13.6 MMX Instruction Operands


13.6 MMX Instruction Operands

Most MMX instructions operate on two operands, a source and a destination operand. A few instructions have three operands with the third operand being a small immediate (constant) value. In this section we'll take a look at the common MMX instruction operands.

The destination operand is almost always an MMX register. In fact, the only exceptions are those instructions that store an MMX register into memory. The MMX instructions always leave the result of MMX calculations in an MMX register.

The source operand can be an MMX register or a memory location. The memory location is usually a quad word entity, but certain instructions operate on double word objects. Note that, in this context, "quad word" and "double word" mean eight or four consecutive bytes in memory; they do not necessarily imply that the MMX instruction is operating on a qword or dword object. For example, if you add eight bytes together using the paddb (packed add bytes) instruction, paddb references a qword object in memory, but actually adds together eight separate bytes.

● SUPPLIED ENTRIES

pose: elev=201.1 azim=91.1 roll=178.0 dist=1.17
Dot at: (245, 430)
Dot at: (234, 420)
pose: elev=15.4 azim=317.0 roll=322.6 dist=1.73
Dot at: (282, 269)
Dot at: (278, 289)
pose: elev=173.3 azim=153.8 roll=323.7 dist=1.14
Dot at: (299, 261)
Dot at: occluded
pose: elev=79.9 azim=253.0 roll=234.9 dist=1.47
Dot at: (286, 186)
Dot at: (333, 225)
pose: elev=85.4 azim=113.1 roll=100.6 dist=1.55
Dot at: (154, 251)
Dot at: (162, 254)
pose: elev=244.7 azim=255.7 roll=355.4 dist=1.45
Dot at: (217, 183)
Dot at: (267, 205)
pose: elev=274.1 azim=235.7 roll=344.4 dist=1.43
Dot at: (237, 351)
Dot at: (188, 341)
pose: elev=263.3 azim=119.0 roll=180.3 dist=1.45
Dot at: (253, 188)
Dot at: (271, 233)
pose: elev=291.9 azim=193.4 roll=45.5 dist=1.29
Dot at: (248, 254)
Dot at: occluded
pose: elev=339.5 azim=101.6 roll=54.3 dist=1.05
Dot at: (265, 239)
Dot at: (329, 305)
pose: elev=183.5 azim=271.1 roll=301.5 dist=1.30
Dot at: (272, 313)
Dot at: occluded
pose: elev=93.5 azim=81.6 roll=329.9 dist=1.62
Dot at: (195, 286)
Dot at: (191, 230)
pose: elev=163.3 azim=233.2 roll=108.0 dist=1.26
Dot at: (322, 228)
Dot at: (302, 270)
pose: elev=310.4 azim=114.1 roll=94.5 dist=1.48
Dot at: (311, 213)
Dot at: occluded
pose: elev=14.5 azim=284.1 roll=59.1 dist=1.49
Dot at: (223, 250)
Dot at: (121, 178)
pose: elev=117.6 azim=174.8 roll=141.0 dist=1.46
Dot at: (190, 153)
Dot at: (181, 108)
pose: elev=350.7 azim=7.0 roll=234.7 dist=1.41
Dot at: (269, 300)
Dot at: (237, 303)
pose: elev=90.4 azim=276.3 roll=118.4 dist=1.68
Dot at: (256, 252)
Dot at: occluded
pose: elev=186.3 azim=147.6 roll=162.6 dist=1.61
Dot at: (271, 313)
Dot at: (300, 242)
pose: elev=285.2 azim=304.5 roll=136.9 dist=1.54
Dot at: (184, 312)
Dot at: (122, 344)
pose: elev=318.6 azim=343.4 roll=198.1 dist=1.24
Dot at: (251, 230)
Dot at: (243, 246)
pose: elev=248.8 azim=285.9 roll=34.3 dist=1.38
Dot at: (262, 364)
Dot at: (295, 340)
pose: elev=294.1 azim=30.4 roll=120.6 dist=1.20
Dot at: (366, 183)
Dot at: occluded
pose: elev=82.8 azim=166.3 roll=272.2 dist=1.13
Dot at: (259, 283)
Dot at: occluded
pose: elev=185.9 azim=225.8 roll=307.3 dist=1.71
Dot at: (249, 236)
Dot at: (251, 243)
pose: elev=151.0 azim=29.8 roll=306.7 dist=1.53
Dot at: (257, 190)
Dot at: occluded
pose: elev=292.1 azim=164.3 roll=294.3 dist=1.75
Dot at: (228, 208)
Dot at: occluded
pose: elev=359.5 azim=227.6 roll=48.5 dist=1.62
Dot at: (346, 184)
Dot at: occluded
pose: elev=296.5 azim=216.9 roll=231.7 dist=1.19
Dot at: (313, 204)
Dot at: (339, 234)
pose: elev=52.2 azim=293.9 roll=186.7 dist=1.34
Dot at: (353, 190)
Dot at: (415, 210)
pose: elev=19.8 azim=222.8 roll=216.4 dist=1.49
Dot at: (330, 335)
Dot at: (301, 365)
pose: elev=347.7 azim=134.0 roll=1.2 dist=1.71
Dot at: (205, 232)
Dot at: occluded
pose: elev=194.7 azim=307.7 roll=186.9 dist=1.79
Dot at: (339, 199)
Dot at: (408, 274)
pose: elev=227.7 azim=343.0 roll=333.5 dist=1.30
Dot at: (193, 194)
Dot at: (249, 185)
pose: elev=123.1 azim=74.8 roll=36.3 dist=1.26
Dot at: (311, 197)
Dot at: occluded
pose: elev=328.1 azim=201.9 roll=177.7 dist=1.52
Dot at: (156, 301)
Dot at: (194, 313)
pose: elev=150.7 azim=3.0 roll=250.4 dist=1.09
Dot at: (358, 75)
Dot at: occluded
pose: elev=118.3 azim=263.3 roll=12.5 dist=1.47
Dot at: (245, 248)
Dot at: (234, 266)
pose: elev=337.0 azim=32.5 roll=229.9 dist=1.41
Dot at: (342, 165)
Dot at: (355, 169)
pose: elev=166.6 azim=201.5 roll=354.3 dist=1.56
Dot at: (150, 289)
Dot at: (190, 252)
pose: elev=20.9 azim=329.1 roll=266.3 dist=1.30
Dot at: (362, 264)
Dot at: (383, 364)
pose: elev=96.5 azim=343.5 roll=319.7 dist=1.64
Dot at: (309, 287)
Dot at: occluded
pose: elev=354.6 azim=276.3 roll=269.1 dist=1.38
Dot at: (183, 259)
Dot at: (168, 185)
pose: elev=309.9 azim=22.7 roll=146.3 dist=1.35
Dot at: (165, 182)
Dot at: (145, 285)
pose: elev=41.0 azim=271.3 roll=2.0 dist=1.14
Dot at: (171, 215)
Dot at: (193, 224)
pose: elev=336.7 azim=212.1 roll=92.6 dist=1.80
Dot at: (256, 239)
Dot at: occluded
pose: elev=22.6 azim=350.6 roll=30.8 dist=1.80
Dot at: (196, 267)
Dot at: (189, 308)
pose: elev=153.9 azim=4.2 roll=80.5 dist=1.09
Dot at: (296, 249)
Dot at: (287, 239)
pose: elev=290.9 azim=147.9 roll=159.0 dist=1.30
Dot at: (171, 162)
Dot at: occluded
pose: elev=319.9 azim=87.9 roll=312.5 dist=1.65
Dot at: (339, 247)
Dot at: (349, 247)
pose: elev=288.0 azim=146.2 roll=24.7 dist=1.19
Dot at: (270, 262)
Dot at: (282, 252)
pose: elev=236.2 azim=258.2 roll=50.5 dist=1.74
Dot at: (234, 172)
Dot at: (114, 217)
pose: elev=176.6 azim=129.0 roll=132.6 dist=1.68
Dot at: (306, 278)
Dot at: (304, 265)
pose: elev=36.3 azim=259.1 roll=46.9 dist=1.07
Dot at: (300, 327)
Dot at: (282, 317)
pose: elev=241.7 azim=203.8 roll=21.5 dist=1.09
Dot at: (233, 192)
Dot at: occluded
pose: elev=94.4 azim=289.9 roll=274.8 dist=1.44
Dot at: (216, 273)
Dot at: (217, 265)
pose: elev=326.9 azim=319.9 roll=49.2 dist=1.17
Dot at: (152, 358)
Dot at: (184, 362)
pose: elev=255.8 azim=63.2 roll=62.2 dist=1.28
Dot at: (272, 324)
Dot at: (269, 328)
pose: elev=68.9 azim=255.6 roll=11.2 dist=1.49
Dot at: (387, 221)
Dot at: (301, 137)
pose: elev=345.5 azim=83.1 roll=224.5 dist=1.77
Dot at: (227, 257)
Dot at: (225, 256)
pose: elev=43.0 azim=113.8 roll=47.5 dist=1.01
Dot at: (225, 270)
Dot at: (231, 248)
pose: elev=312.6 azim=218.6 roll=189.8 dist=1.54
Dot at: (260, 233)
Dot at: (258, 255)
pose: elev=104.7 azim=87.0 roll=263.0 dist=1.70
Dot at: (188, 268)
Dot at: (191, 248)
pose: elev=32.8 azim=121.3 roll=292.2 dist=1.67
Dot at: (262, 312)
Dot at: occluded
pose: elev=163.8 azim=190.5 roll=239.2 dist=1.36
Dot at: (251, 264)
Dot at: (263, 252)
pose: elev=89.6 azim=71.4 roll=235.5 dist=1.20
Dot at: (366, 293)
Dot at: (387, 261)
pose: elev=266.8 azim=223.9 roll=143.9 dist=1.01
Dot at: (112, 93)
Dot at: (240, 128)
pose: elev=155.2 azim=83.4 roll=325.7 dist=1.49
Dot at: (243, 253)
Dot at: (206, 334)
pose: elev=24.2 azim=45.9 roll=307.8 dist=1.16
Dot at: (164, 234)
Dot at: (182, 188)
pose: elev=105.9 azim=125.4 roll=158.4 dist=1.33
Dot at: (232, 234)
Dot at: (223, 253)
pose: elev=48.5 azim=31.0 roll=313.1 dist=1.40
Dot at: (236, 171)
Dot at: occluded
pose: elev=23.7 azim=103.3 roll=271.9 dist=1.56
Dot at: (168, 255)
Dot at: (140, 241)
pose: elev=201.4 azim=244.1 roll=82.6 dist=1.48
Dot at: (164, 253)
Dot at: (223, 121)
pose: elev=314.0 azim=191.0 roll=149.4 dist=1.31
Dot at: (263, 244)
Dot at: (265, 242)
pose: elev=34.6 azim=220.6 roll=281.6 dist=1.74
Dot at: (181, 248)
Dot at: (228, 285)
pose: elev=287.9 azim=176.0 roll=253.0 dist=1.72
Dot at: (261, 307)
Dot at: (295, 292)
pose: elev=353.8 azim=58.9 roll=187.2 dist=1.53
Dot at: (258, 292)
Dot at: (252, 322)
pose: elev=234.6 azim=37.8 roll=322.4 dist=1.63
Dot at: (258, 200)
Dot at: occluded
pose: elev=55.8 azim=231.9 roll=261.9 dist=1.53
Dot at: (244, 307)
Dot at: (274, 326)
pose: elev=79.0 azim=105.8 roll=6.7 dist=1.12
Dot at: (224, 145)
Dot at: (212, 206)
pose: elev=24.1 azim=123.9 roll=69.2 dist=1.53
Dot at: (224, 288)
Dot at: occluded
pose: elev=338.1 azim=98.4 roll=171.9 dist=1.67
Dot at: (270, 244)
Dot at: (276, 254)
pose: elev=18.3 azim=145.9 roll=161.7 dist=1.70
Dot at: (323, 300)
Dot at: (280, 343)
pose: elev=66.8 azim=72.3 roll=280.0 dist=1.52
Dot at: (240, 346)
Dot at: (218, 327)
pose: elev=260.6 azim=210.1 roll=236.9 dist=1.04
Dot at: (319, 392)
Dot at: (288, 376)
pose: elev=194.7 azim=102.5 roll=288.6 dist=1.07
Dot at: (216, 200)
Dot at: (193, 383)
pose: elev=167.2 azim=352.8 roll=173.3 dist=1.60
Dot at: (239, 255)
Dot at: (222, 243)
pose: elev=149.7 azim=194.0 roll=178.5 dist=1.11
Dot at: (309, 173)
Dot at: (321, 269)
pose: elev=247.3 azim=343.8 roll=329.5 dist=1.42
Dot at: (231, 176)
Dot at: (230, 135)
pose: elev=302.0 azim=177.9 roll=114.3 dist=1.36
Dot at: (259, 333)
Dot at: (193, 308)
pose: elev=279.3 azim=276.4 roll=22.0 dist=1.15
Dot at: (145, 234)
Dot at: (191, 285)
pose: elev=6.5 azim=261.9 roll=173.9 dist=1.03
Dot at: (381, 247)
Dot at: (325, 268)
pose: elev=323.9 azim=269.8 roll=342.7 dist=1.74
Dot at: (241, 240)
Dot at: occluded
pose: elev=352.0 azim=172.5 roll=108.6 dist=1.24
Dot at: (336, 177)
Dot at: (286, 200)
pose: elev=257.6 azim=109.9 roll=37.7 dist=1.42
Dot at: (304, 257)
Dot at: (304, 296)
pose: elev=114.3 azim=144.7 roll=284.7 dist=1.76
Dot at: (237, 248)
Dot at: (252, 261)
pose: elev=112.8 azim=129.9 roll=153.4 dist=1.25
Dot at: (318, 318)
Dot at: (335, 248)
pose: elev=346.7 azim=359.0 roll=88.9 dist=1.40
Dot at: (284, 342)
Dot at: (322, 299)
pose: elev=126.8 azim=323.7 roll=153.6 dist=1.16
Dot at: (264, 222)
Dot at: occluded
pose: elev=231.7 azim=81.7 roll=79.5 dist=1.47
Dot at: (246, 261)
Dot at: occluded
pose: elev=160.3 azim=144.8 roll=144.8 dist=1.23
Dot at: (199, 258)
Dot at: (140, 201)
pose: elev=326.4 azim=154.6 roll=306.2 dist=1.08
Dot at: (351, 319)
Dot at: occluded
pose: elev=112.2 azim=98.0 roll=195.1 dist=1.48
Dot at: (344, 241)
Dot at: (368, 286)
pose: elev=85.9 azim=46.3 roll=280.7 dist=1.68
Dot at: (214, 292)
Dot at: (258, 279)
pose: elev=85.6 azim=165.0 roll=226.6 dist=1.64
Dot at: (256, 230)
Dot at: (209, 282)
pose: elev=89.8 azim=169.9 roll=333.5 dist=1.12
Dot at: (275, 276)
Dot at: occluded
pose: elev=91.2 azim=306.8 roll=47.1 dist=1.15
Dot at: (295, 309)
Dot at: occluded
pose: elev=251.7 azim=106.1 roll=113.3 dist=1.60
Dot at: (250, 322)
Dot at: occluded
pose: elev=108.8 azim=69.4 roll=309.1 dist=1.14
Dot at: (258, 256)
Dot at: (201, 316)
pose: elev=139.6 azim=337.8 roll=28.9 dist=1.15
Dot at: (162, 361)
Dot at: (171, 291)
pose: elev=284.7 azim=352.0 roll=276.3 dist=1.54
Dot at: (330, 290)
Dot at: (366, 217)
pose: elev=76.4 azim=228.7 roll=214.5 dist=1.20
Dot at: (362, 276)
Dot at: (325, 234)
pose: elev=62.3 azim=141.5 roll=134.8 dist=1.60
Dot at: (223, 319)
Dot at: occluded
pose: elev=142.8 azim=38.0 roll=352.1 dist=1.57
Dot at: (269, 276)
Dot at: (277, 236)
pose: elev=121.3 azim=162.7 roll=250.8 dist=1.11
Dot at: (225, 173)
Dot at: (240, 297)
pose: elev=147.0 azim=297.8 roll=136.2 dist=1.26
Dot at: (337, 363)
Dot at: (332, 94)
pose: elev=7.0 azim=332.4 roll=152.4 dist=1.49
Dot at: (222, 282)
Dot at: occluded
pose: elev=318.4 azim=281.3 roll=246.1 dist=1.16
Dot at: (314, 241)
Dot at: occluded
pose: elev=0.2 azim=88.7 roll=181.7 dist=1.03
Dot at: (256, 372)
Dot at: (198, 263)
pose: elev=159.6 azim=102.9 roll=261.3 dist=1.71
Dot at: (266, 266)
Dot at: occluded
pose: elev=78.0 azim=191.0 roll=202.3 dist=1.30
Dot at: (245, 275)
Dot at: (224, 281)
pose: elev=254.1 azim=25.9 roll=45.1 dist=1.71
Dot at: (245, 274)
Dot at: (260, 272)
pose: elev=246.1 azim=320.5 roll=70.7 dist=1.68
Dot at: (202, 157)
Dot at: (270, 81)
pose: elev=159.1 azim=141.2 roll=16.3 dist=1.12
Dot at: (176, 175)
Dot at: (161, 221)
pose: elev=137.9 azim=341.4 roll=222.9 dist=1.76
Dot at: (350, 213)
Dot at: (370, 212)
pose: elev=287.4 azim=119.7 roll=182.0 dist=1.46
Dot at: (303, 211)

● QUESTIONS
1. According to the text on MMX instruction operands, why does paddb reference a qword object in memory even though it adds bytes? Answer in one to three sentences.
2. Resume the text on MMX instruction operands after its final sentence.

● ANSWER LIST
1. In this context "quad word" only means eight consecutive bytes in memory. It does not mean the instruction works on a single qword value. paddb references those eight bytes as one qword memory operand but adds them together as eight separate bytes.

2.
For most MMX instructions, the generic HLA syntax is the following:

      mmxInstr( source, dest ); 

The specific forms are

      mmxInstr( mmi, mmi );   // i=0..7      mmxInstr( mem, mmi );          // i=0..7 

MMX instructions access memory using the same addressing modes as the standard integer instructions. Therefore, any legal 80x86 addressing mode is usable in an MMX instruction. For those instructions that reference a 64-bit memory location, HLA requires that you specify an anonymous memory object (e.g., "[ebx]" or "[ebp+esi*8+6]") as a qword variable.

A few instructions require a small immediate value (or constant). For example, the shift instructions let you specify a shift count as an immediate value in the range 0..63. Another instruction uses the immediate value to specify a set of four different count values in the range 0..3 (i.e., four 2-bit count values). These instructions generally take the following form:

      mmxInstr( imm8, source, dest ); 

Note that, in general, MMX instructions do not allow you to specify immediate constants as operands except for a few special cases (such as shift counts). In particular, the source operand to an MMX instruction has to be a register or a quad word variable; it cannot be a 64-bit constant. To achieve the same effect as specifying a constant as the source operand, you must initialize a quad word variable in the readonly (or static) section of your program and specify this variable as the source operand.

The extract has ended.